Anyway, Amis may cover less ground than Aldiss, but I find this the more likeable text. It's a while since I read Trillion Year Spree, so my recall of some details may be off kilter, but the tone here seems significantly friendlier. As an author, Kingsley Amis had no horse in this particular race, and he writes with enthusiasm and nothing to prove, nor any axe to grind. He acknowledges certain works as being unreadable in such kindly, almost indulgent terms as to make Aldiss' slagging of John Wyndham sound like some glass-jawed pub bore endlessly droning on about all the fights he's won and just who should be glad of not yet having crossed his path.
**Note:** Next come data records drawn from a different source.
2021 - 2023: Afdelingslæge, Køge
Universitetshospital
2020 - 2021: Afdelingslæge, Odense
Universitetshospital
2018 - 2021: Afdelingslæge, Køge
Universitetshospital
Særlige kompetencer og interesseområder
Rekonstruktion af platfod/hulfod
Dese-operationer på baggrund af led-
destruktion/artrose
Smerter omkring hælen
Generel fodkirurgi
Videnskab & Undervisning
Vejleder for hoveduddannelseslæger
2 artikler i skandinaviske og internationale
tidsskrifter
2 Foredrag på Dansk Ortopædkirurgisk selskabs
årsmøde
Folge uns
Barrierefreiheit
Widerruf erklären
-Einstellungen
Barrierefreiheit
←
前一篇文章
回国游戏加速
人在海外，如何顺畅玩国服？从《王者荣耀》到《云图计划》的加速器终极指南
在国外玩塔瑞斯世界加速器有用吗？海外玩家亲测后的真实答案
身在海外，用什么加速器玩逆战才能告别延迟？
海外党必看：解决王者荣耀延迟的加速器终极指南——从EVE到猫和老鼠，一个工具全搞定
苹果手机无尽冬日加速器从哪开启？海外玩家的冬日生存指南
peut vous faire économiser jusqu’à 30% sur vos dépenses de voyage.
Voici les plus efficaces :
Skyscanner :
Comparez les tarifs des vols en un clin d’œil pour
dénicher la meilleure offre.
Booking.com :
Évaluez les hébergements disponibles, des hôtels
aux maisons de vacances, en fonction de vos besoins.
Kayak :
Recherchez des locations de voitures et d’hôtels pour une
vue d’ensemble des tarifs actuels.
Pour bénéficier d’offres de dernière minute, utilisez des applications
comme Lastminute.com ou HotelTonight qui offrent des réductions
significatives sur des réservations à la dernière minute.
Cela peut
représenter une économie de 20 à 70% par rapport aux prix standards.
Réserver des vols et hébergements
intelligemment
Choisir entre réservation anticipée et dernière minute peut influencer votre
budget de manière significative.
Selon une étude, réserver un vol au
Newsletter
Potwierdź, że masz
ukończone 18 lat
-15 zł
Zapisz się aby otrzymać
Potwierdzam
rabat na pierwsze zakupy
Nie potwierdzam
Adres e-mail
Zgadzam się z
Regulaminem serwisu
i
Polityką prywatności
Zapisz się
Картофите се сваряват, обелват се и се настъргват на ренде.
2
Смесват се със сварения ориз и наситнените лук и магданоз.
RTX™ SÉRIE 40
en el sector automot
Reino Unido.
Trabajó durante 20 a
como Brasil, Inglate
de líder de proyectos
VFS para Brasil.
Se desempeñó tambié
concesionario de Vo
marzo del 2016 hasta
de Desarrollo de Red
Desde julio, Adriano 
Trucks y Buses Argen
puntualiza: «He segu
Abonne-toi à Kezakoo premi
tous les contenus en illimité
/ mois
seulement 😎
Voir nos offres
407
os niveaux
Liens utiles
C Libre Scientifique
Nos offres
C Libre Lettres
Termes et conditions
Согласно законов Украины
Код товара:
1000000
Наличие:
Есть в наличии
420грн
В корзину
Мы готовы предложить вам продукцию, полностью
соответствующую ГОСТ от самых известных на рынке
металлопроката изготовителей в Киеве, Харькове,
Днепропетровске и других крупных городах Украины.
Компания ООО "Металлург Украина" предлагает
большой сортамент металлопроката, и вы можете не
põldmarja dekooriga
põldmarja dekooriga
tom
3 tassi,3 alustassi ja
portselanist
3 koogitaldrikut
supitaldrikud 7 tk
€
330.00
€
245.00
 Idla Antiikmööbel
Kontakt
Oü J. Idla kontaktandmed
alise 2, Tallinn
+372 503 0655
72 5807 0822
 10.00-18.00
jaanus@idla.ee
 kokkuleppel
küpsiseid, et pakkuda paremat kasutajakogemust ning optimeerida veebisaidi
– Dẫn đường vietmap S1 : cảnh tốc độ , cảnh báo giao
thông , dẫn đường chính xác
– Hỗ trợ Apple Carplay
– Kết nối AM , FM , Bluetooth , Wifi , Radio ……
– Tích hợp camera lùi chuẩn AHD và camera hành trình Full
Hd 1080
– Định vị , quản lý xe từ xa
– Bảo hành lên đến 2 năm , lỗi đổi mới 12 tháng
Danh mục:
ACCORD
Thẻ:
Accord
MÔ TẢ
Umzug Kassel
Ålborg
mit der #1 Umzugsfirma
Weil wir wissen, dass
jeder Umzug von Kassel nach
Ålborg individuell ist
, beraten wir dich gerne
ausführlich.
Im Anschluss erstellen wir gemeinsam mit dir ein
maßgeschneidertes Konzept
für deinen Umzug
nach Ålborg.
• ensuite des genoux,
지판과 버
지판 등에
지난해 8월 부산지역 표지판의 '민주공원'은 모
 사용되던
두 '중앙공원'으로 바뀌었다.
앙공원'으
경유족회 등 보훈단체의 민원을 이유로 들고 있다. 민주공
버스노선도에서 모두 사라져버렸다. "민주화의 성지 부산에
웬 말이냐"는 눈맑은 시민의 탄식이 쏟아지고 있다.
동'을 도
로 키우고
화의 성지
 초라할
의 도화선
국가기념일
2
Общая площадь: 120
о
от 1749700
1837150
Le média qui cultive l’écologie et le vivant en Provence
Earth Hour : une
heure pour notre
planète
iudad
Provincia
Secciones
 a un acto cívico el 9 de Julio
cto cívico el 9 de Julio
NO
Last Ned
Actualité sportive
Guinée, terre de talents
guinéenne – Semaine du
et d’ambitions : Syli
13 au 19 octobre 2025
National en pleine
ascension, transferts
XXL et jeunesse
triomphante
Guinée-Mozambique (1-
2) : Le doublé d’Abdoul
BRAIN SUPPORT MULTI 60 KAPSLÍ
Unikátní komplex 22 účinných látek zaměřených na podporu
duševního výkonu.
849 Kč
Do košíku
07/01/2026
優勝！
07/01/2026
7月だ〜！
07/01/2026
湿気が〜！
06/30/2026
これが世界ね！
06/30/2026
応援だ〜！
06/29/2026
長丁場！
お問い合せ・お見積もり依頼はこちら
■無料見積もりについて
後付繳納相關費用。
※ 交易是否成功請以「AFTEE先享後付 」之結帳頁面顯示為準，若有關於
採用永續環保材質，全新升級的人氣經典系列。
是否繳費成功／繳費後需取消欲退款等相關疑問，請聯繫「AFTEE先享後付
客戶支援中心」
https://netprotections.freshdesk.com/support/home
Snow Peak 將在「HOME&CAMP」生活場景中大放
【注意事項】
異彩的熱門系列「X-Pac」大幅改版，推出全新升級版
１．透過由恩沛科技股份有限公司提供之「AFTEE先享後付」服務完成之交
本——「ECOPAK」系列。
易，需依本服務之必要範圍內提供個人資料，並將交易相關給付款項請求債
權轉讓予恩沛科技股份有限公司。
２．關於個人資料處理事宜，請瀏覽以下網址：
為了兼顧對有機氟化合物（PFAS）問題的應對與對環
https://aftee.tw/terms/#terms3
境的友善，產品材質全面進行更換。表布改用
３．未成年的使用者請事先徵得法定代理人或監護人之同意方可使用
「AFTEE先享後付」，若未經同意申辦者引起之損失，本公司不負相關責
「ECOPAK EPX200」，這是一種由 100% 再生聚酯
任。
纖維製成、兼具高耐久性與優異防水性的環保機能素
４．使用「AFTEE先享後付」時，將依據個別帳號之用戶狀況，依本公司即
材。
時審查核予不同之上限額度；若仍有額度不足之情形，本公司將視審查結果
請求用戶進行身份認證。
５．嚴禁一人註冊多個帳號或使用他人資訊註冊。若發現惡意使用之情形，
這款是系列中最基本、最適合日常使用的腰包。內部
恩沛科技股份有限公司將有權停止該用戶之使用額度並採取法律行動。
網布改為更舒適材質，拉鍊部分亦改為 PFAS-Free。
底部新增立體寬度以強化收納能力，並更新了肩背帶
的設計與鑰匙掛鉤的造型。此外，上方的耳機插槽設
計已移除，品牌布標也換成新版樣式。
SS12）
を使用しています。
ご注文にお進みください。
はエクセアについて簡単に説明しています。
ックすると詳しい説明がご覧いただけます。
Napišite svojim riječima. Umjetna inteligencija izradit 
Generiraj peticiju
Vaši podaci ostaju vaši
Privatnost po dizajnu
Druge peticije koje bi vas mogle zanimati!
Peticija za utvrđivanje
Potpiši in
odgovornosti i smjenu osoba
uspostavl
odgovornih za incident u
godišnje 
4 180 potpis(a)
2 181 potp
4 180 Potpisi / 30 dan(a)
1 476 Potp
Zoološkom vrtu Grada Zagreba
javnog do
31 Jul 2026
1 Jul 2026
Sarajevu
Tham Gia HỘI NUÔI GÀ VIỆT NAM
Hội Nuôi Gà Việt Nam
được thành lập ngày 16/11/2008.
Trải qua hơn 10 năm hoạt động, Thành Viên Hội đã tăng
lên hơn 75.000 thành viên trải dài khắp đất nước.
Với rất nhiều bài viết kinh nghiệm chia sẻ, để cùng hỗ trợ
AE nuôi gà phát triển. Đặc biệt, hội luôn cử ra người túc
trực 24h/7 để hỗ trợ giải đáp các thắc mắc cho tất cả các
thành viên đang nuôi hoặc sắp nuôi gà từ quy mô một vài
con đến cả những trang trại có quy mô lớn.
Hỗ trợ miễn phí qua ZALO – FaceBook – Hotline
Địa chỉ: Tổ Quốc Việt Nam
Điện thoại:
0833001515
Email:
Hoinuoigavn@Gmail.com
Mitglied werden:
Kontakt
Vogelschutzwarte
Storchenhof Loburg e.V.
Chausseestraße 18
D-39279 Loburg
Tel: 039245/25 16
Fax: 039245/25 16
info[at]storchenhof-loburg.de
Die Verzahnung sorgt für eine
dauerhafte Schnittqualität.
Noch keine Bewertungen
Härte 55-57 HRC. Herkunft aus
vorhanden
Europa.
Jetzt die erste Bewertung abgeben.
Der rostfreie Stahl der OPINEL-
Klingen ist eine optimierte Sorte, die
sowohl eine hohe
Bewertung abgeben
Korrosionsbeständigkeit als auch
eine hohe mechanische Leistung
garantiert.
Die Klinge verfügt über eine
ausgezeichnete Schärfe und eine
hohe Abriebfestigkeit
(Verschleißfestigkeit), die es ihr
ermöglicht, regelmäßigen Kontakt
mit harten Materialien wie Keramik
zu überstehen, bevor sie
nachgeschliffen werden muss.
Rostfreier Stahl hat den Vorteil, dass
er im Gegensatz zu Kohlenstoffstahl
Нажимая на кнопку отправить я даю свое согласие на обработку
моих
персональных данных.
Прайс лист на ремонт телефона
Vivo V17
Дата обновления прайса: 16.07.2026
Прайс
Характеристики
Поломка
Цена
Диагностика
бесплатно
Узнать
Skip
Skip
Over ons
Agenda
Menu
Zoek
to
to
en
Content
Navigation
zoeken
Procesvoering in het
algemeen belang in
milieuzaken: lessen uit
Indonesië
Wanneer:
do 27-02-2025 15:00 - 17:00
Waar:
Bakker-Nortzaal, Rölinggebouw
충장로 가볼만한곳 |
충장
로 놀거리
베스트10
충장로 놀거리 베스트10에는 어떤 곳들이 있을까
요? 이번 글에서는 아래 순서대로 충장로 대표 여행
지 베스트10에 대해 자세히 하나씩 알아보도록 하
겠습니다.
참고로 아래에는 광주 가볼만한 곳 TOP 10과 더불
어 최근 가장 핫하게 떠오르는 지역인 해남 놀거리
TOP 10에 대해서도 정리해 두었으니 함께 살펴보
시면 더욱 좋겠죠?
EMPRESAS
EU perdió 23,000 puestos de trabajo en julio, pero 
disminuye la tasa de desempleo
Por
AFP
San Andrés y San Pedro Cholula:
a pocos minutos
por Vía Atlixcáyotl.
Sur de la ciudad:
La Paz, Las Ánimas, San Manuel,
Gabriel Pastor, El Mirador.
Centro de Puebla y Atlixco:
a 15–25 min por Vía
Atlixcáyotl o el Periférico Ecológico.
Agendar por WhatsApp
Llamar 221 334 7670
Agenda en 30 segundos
In addition, Amis lays down a convincing argument for Gulliver's Travels as the first science-fiction novel, which I personally regard as a better choice than Frankenstein as proposed by Aldiss.

Anyway, regardless - as I say this is an analysis of science-fiction as a genre rather than a history in conventional terms, presenting a snappy summation of its purpose, how it works, why it works, and why it sometimes falls on its arse whilst additionally acknowledging that sometimes it can be just ripping yarns of rockets and bug-eyed monsters. Amis clearly loved his subject, so there's no anthropological sneering, and he patently had no desire to get into fist-fights. The argument remains conversational whilst presenting something resembling academic rigour. I personally think he misses the joy of both van Vogt and Simak, and I suppose that's my only criticism, but this is otherwise a lovely read; and one that has convinced me I need to be on the lookout for more by Frederik Pohl.